Gala yang merasa terpanggil pun berujar, “Ayu banget Mas, baik juga, perhatian sama orang. Keturunan Indo-Jepang, tapi menurutku lebih mirip bule kalo ngomong.”

Byan, Dhanu dan Sena mengangguk paham. Benar-benar tipikal perempuan idaman Nata. Sedari kecil tipe idaman Nata memang tidak berubah dan selalu diceritakan pada keempat sepupunya sampai mereka bosan sendiri. Nata menatap para sepupunya dengan senyum percaya diri andalannya. Keempatnya sibuk mencibir Nata saat laki-laki itu mengeluarkan ponselnya dan menunjukkan foto Sang Pacar.

Yo pantes, visualnya udah setara putri raja,” ujar Sena.

“Pantesan adikku bucin,” sahut Dhanu.

“Tapi tetep aja Nat, yakin kalian bisa dapet restu?” tanya Byan.

“Eyang udah tau tentang hubungan kalian?” imbuh Byan.

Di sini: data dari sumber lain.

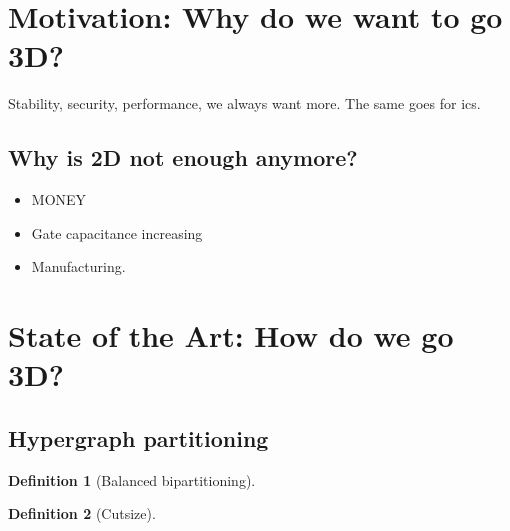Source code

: \documentclass[11pt,a4paper]{article}
\theoremstyle{customdef}
\newtheorem{definition}{Definition}
\begin{document}

\section{Motivation: Why do we want to go 3D?}

Stability, security, performance, we always want more.
The same goes for \glspl{ic}.


\subsection{Why is 2D not enough anymore?}
\begin{itemize}
	\item MONEY
	\item Gate capacitance increasing
	\item Manufacturing. 
\end{itemize}







\section{State of the Art: How do we go 3D?}
\subsection{Hypergraph partitioning}
\begin{definition}[Balanced bipartitioning]\label{def:bal-bipart}

\end{definition}

\begin{definition}[Cutsize]\label{def:cutsize}
\end{definition}
\end{document}
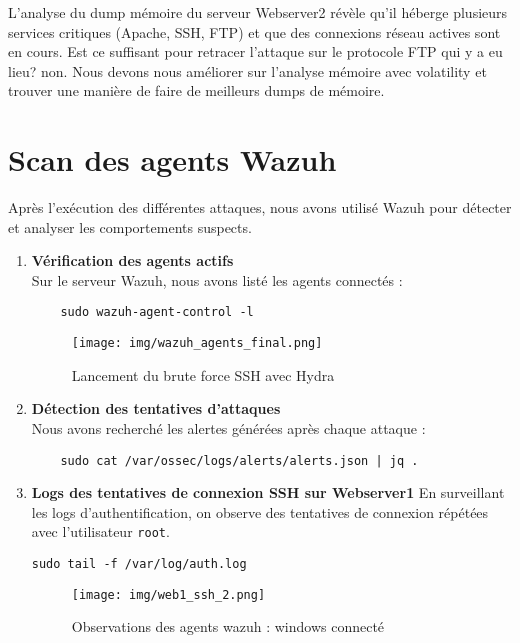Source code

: \documentclass[a4paper,12pt]{report}
\begin{document}
L’analyse du dump mémoire du serveur Webserver2 révèle qu’il héberge plusieurs services critiques (Apache, SSH, FTP) et que des connexions réseau actives sont en cours. Est ce suffisant pour retracer l'attaque sur le protocole FTP qui y a eu lieu? non. Nous devons nous améliorer sur l'analyse mémoire avec volatility et trouver une manière de faire de meilleurs dumps de mémoire. 

\section{Scan des agents Wazuh}

Après l'exécution des différentes attaques, nous avons utilisé Wazuh pour détecter et analyser les comportements suspects.

\begin{enumerate}
    \item \textbf{Vérification des agents actifs}\\
    Sur le serveur Wazuh, nous avons listé les agents connectés :

    \begin{lstlisting}
    sudo wazuh-agent-control -l
    \end{lstlisting}
\begin{figure}[H]
\centering
\texttt{[image: img/wazuh\_agents\_final.png]}
\caption{Lancement du brute force SSH avec Hydra}
\end{figure}

    \item \textbf{Détection des tentatives d'attaques}\\
    Nous avons recherché les alertes générées après chaque attaque :

    \begin{lstlisting}
    sudo cat /var/ossec/logs/alerts/alerts.json | jq .
    \end{lstlisting}

    \item \textbf{Logs des tentatives de connexion SSH sur Webserver1} \newline
En surveillant les logs d’authentification, on observe des tentatives de connexion répétées avec l’utilisateur \texttt{root}.
\begin{lstlisting}
sudo tail -f /var/log/auth.log
\end{lstlisting}
\begin{figure}[H]
    \centering
    \texttt{[image: img/web1\_ssh\_2.png]}
    \caption{Observations des agents wazuh : windows connecté}
\end{figure}


\end{enumerate}
\end{document}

Nata menoleh menatap kakak sepupunya itu. Ia tersenyum kecil lalu mengangguk. Bagaimana mungkin Eyang tak tahu kalau setiap 24/7 selalu ada laporan tentang semua kegiatannya. Tentu saja Eyang tahu tentang Kinna. Dan mungkin inilah penyebab utama mengapa perjodohan Nata dipercepat. Nata sangat tahu, bahkan ini semua sudah ada dipikirannya selama ini.

“Aku pulang dulu ke Jakarta ya saudara seper-pangeran-anku, ojo kangen. Biarkan sepupu kalian ini memperjuangkan cintanya, gak usah dibantu tapi cukup didukung aja,” ujar Nata yang berhasil mendapatkan lemparan bantal dari arah Dhanu yang sudah muak melihat kepercayaan diri adik sepupunya.

“Tobat kek lu Mas,” ujar Gala.

“Bacot,” balas Nata.

Nata menatap bangunan Keraton yang semakin lama semakin menghilang dari pandangannya. Tiba-tiba hatinya kembali dipenuhi kekhawatiran. Ia sebenarnya berat meninggalkan kedua orang tuanya, Ia tahu Ayah dan Ibunya pasti kesulitan memperjuangkan hak Nata terlebih pasti Eyang menyalahkan kedua orang tuanya. Ayah dan Ibu Nata pasti dianggap tidak bisa mendidik Nata dengan baik. Nata kembali menghembuskan nafas berat. Otaknya mulai berandai-andai jika pada awalnya Kinna memang di ciptakan untuknya mengapa mereka bertemu dengan status yang berbeda?

“Gimana jadinya kalau kamu beneran putri raja Na? Pasti gak akan seberat ini,” ujar Nata pada keheningan.

Jika memang keduanya ditakdirkan bersama, mengapa bukan Aeri Kinnas Naeswari yang menjadi tunangannya? Mengapa harus orang lain?

Apakah Nata benar-benar bisa merubah pandangan Keraton terhadap perempuan pilihannya?

Apakah Nata bisa bertahan pada pilihannya padahal tak banyak orang yang bisa membantunya melawan Sang Raja?

Apakah seorang Nata yang hanya Pangeran ke-4 ini bisa?